- [REQUIRED WORK]
Rewrite the lines of these records with "vernacular name" in place of "common name", changing nothing else. Leave out the pictures.

___ ENTRIES SUPPLIED ___

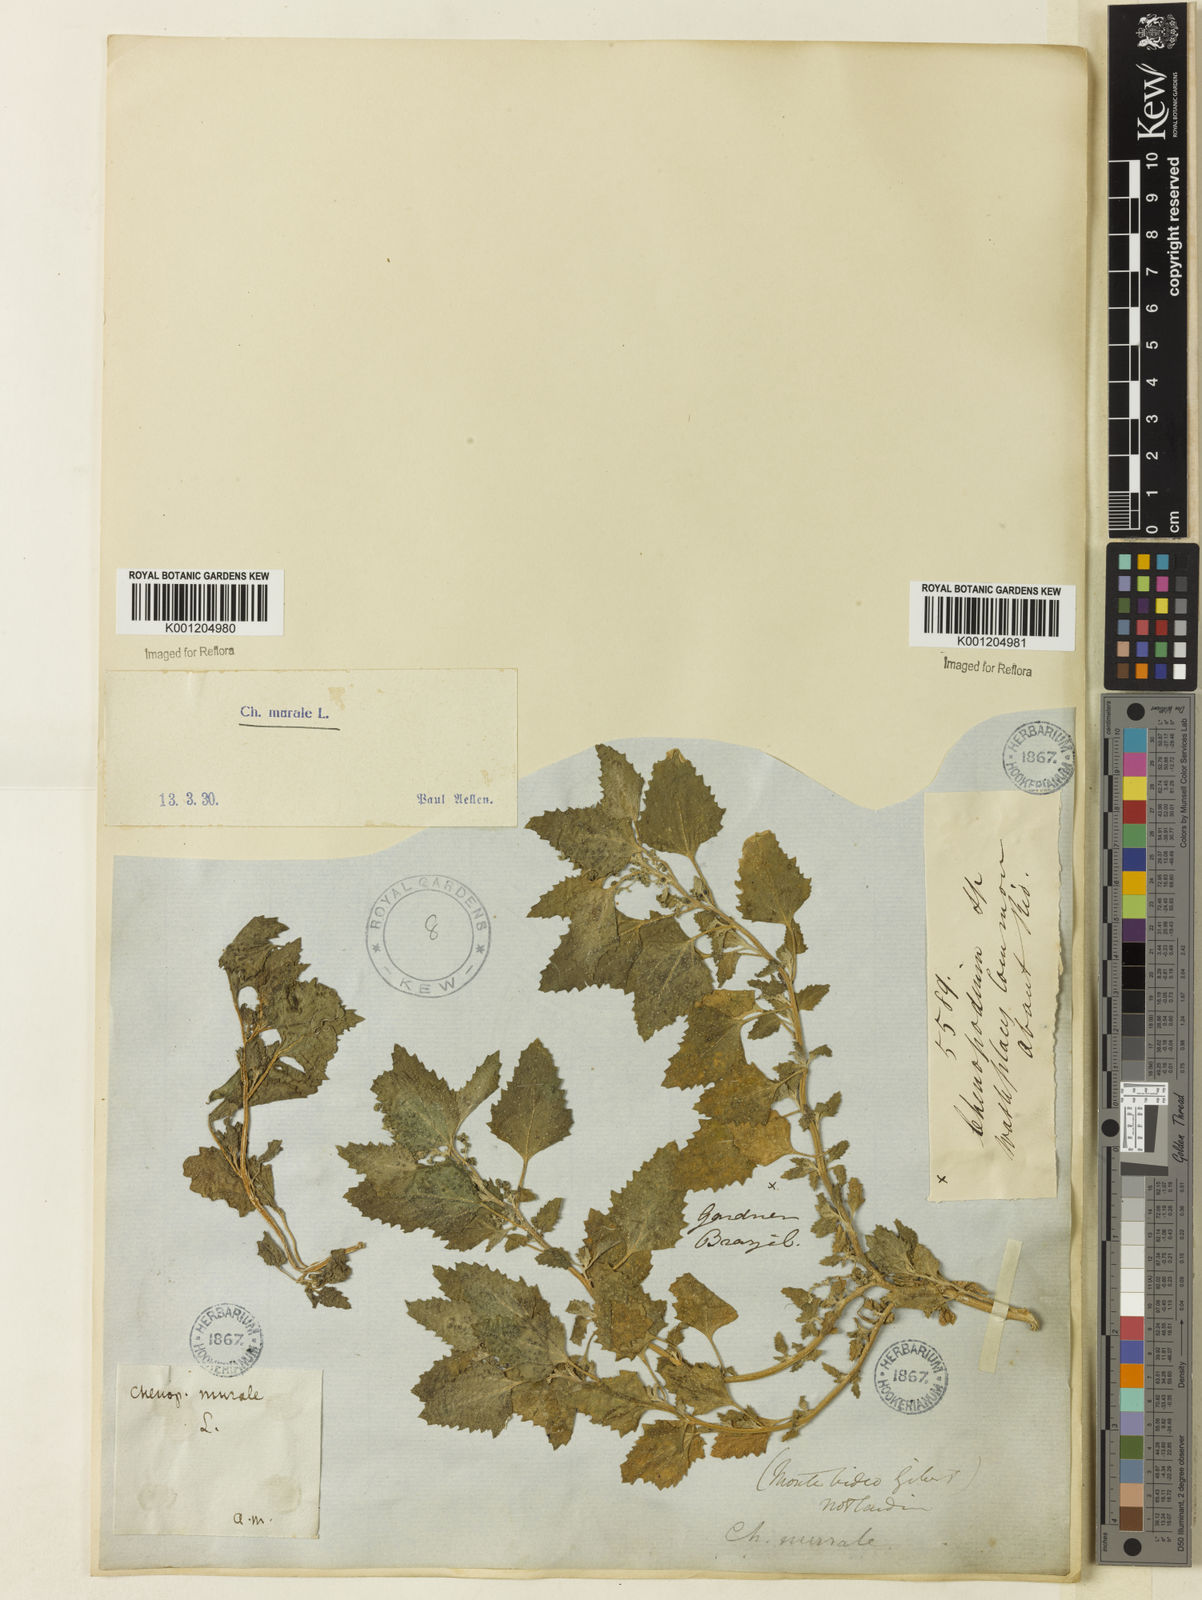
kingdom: Plantae
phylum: Tracheophyta
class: Magnoliopsida
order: Caryophyllales
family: Amaranthaceae
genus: Chenopodiastrum
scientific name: Chenopodiastrum murale
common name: Sowbane
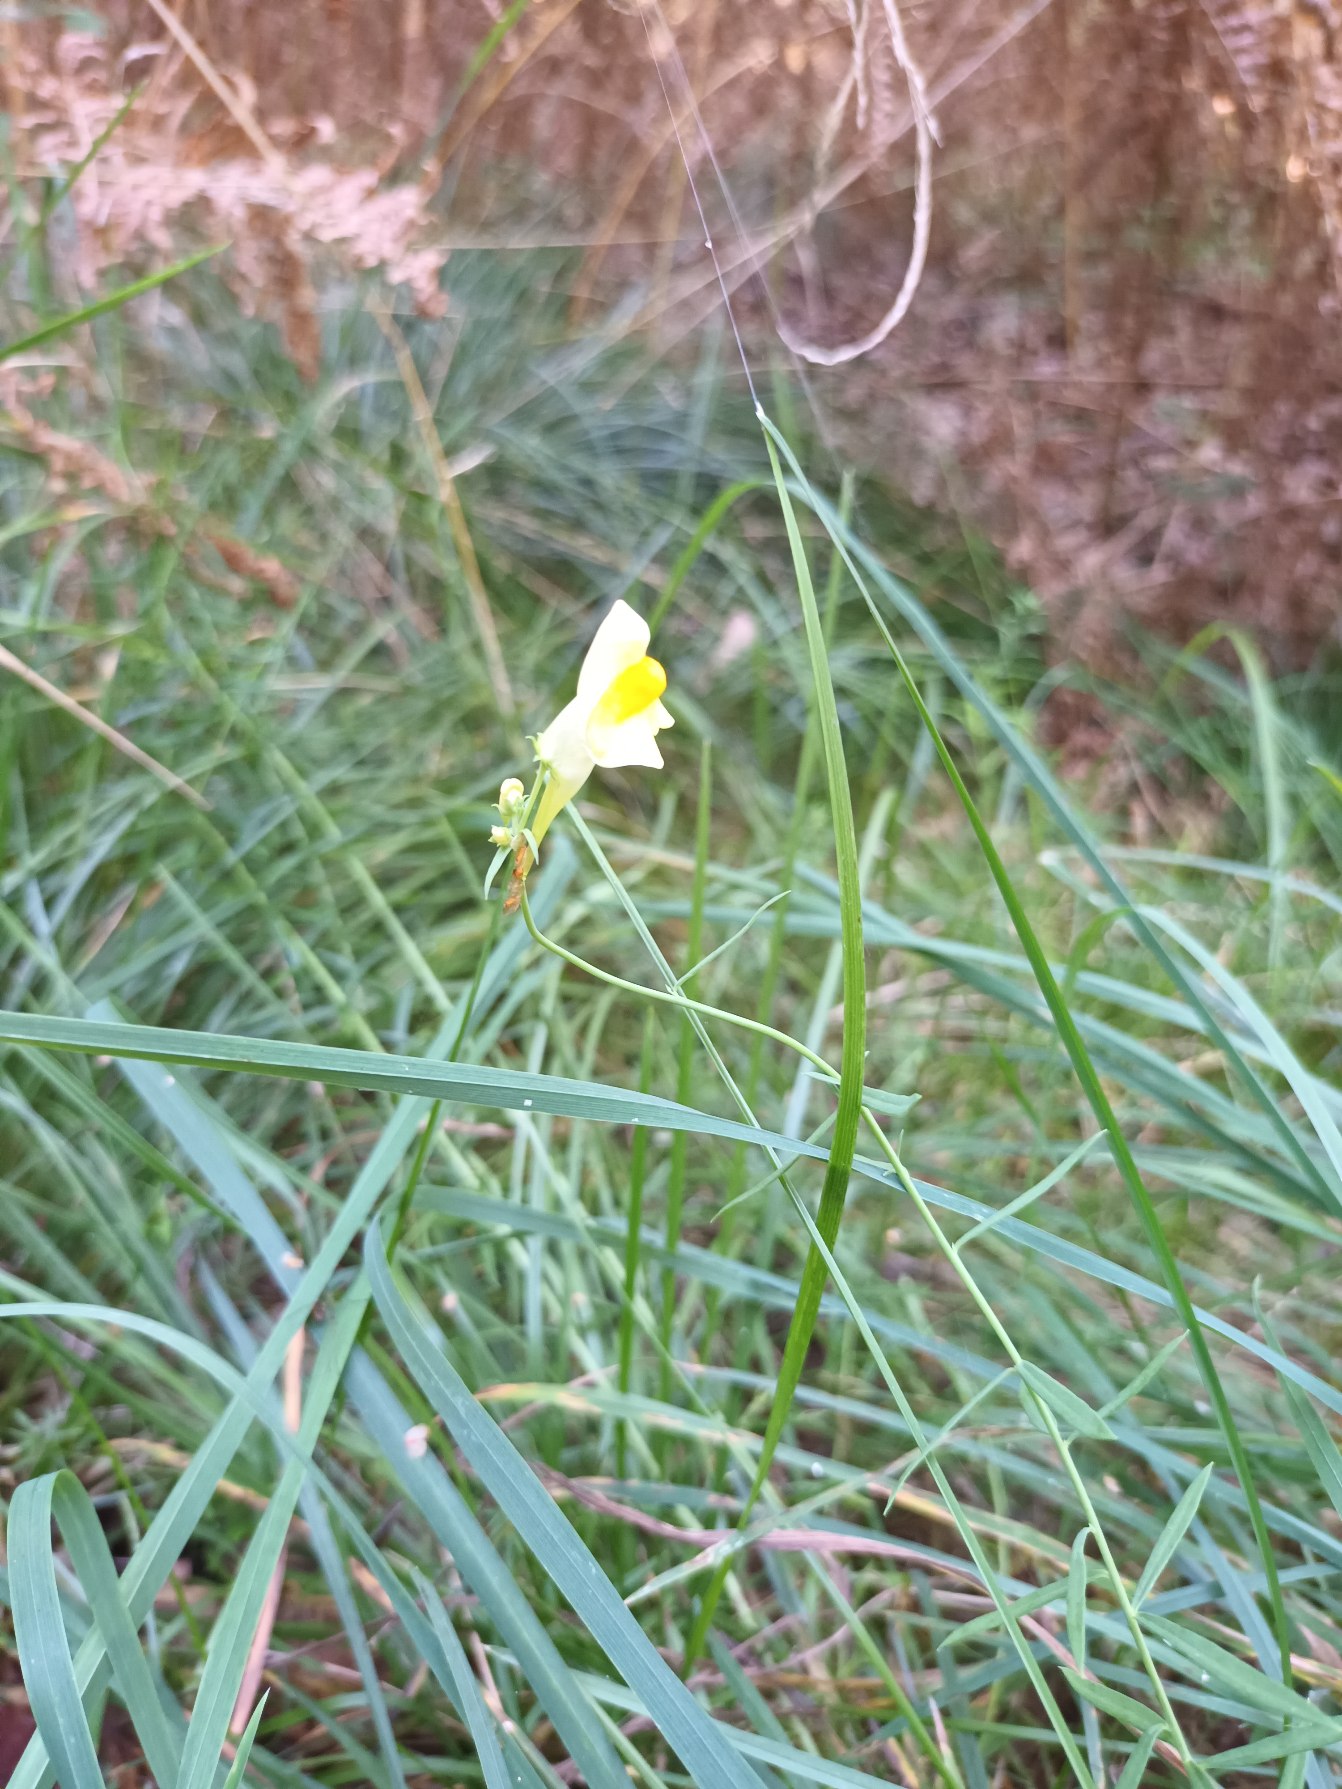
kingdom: Plantae
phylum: Tracheophyta
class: Magnoliopsida
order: Lamiales
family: Plantaginaceae
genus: Linaria
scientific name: Linaria vulgaris
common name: Almindelig torskemund
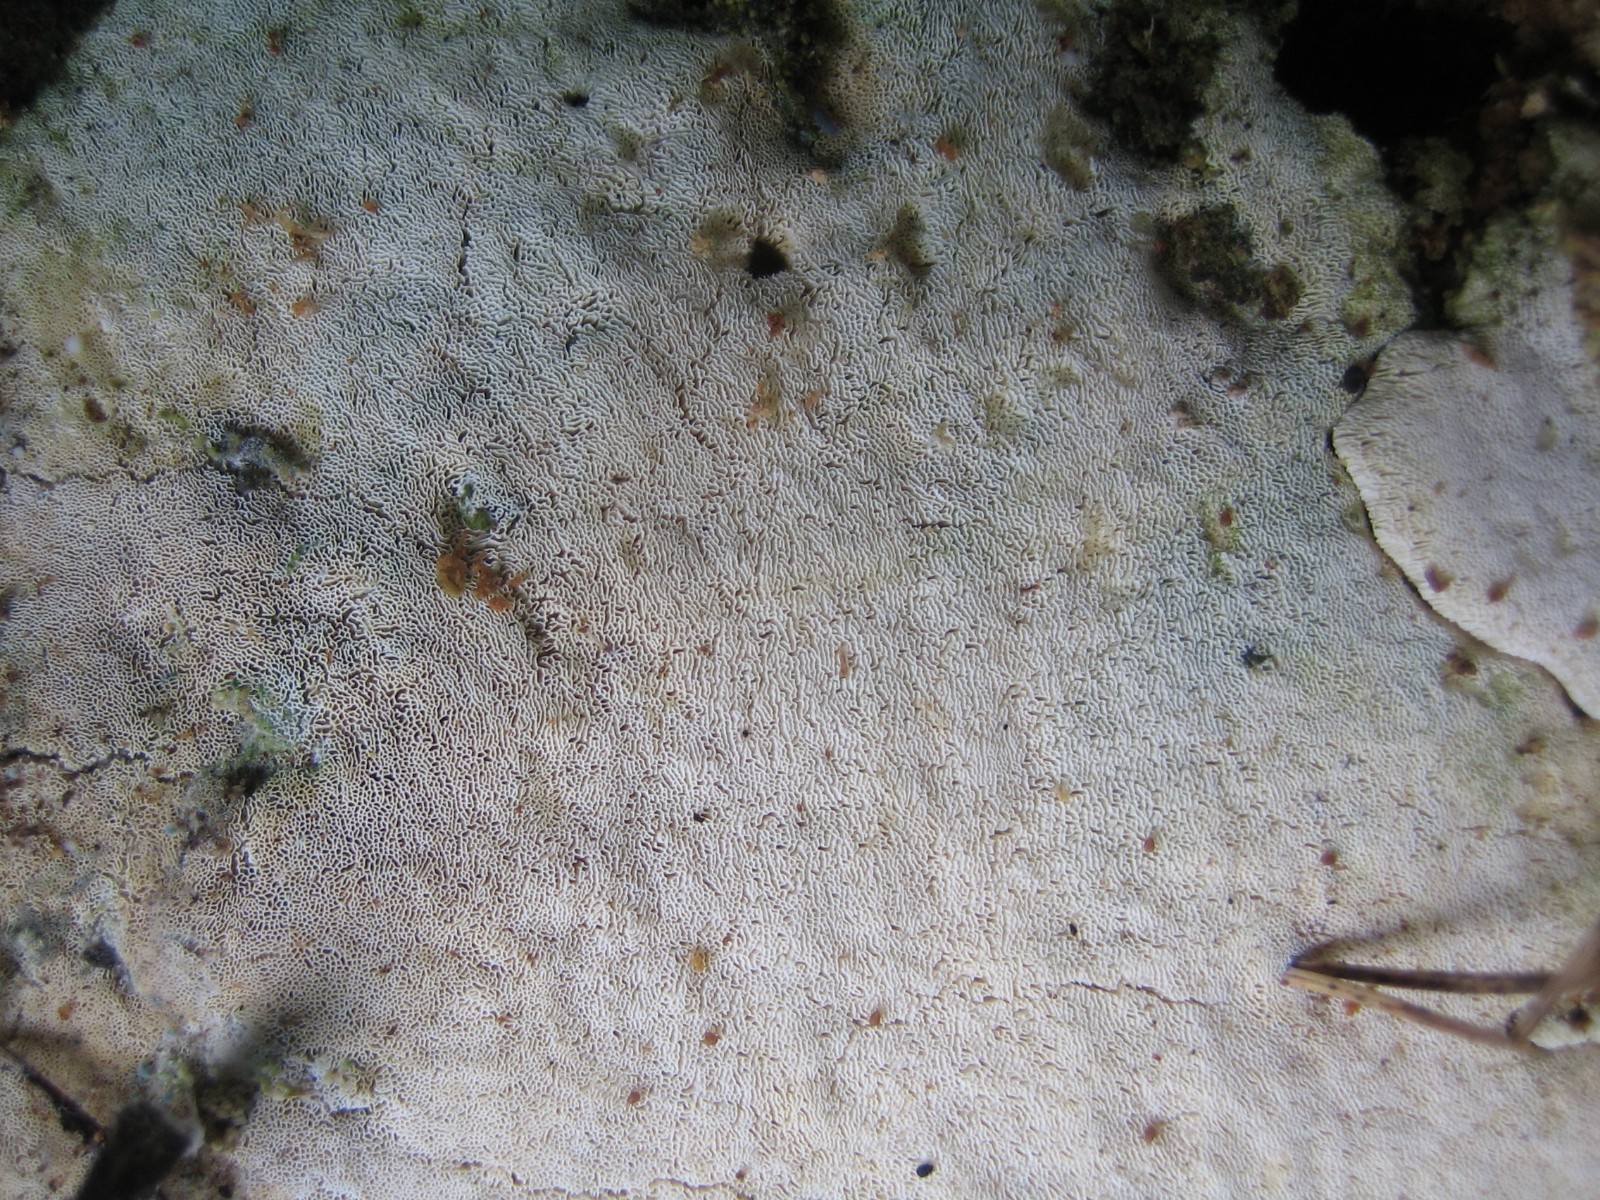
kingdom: Fungi
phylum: Basidiomycota
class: Agaricomycetes
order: Polyporales
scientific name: Polyporales
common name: poresvampordenen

___

- [CORRECT OUTPUT]
kingdom: Plantae
phylum: Tracheophyta
class: Magnoliopsida
order: Caryophyllales
family: Amaranthaceae
genus: Chenopodiastrum
scientific name: Chenopodiastrum murale
vernacular name: Sowbane
kingdom: Plantae
phylum: Tracheophyta
class: Magnoliopsida
order: Lamiales
family: Plantaginaceae
genus: Linaria
scientific name: Linaria vulgaris
vernacular name: Almindelig torskemund
kingdom: Fungi
phylum: Basidiomycota
class: Agaricomycetes
order: Polyporales
scientific name: Polyporales
vernacular name: poresvampordenen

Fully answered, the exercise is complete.